Slowly, trying to catch my breath, I creep toward it, my mind clicking and spinning and working on the problem it can’t seem to sort out. Until there it is.
The answer.
I find myself standing in the exact spot as in my dark memory, facing not a freshly dug hole but a tasteful, polished headstone surrounded by mature plantings. Light from the street lamp outside the iron fence bounces just right; I can read the ornate lettering plain as day.
I swallow back bile as Luke stomps up next to me. At least I think it’s Luke. I don’t turn to check.
“I lost you back there for a second,” his familiar voice pants as he catches his breath.
Staring, I’m not sure whether I’m still breathing at all.
I stand motionless, eyes locked on the letters. Out of my peripheral vision, I see Luke read them, too, then glance up toward the groundskeeper’s shack in the distance and to the green angel to the left.

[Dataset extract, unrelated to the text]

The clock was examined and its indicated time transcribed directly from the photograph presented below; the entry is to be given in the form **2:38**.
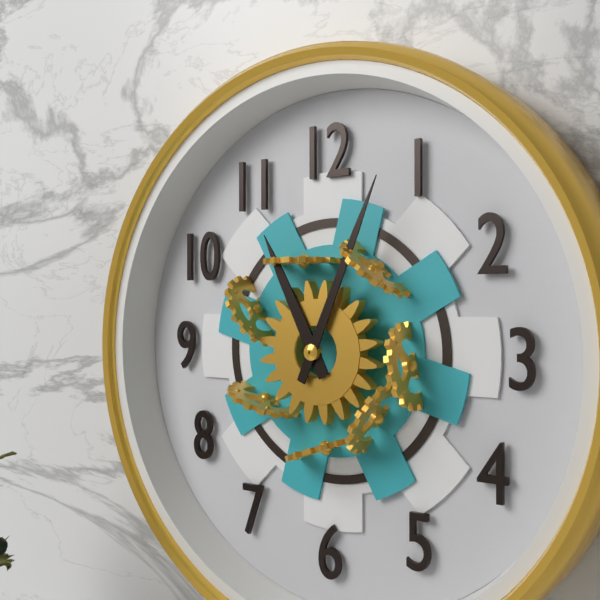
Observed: **11:04**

“Wait, is this…” His voice trails off midquestion, and, finally, he joins me in the realization. “Whoa,” is all my boyfriend says, before taking my hand and staring right along with me.
When the groundskeeper approaches and scolds us for running through the cemetery and disturbing the peace, I turn to realize that it is him.
He’s older now, fatter and bearded, but were he smiling in sympathy instead of scowling and annoyed, he would look the same. I can see now what I couldn’t see before: I can see him beneath the years.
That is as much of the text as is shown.